Security workflow
Security workflow solutions from Floway enable improving your company’s safety with minimal effort. Discover our ready-to-use security workflow templates and let it flow!
Security incident report
Category
Security
Area
Company’s organisation
Innovation
Drive Process
Final states
- Case Closed
- Rejected (Security Department)
- Rejected (Manager)
Assumptions
- Security Incident impact on the company may vary depending on the scale of the incident.
- Problem typically has not been foreseen and has to be solved quickly. Actions are concentrated on containing the incident not to improve the company’s business.
Description: Incident report template is similar in structure to the vulnerability report. The main difference is that actions are taken after something happened not as prevention measures. An employee who noticed the incident starts the process describes the case and should suggest a solution to the problem. Actions taken so far should be described clearly – the incident may need performing immediate actions before the report is entered to the system. The data entered is sent to the Manager responsible for solving the problem. In some rare cases Manager may reject the report (only if incident is not really an incident). Later the report is sent to the Security Department. Security Department prepares action plan on how to deal with the issue and decides if it is necessary to consult the plan with the Management Board. Depending on the decision taken, Management Board may comment the plan and approve the realisation. In the template Management Board has a consulting role in the process. The Security Department is responsible for realisation of the action plan approved by Management Board. Process ends when the action plan is realised. Please note that the process purpose is to contain the incident, not to enhance the organisation – other processes (e.g., KAIZEN) should be started to boost the change.
Roles engaged: Manager, Security Department, Management Board.
Common adjustments (configuration):
- Companies having distinct IT and non-IT Security Departments / Teams can split this role into two different ones. Template may be duplicated and differentiated for this purpose.
- Management Board might be more engaged in the process in some companies and take active role in the planning not only consulting. The possibility of the rejection of the action plan and effectively stopping the process may be added for Management Board, also some other transitions may be added.
Request for access
Category
Security
Area
Current issues
Innovation
Get task done
Final states
- Access Granted
- Rejected (Manager)
- Rejected (Security Department)
Assumptions
- The same template covers both the request for physical access (to the room/ building) and access to the IT resources.
- The access level must be strictly defined so that no access above required by tasks performed by the employee is given.
Description: An employee fills the request form containing fields that strictly describe the permissions needed. These permissions should be minimal for getting employees’ work done. This will prevent unwanted GDPR or other data access problems.

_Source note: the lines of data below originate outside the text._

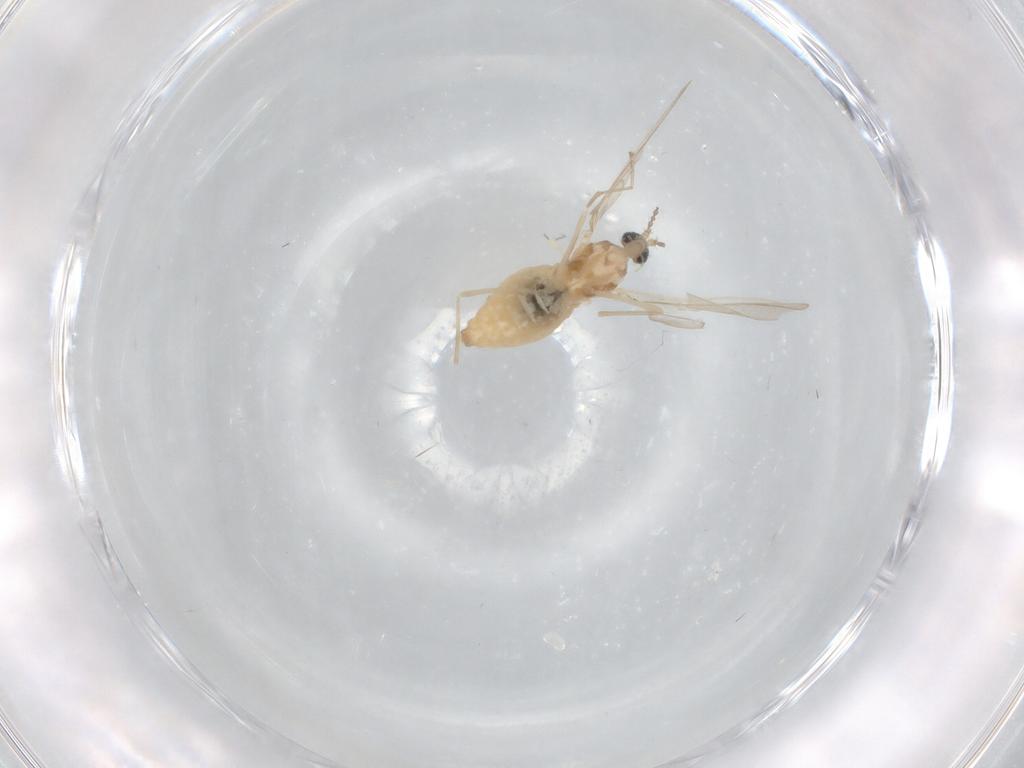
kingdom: Animalia
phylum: Arthropoda
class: Insecta
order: Diptera
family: Cecidomyiidae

The primary decision, if the request is valid, is taken by the Manager (indicated by the employee). The Security Department should double-check the decision and if everything is legitimate access should be given. Please note that, after the access is given, monitoring should be performed on regular basis, and it is outside the scope of this process.

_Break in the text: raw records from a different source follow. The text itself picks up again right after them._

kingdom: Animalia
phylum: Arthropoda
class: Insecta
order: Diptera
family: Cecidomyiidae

Roles engaged: Manager, Security Department.
Common adjustments (configuration):
- Some companies require more acceptance steps (for example from the System Administrator or some other department) – the process can be configured with additional paths.
- Request for permissions verification can be added as a separate process or managed with a revoked access process.
Vulnerability report
Category
Security
Area
Company’s organization
Innovation
Boost change
Final states
- Vulnerability removed
- Rejected (Security Department)
- Rejected (Manager)
Assumptions
- Employees often notice vulnerabilities much earlier than the company’s management.
- Elimination of the vulnerability may trigger a change in the company’s activities.
- Slight changes summed up boost the company’s effectiveness.
Description: An employee fills the request form containing fields that strictly describe the permissions needed. These permissions should be minimal for getting employees’ work done. This will prevent unwanted GDPR or other data access problems. The primary decision, if the request is valid, is taken by the Manager (indicated by the employee). The Security Department should double-check the decision and if everything is legitimate access should be given. Please note that, after the access is given, monitoring should be performed on regular basis, and it is outside the scope of this process.
Roles engaged: Manager, Security Department.
Common adjustments (configuration):
- Some companies require more acceptance steps (for example from the System Administrator or some other department) – the process can be configured with additional paths.
- Request for permissions verification can be added as a separate process or managed with a revoked access process.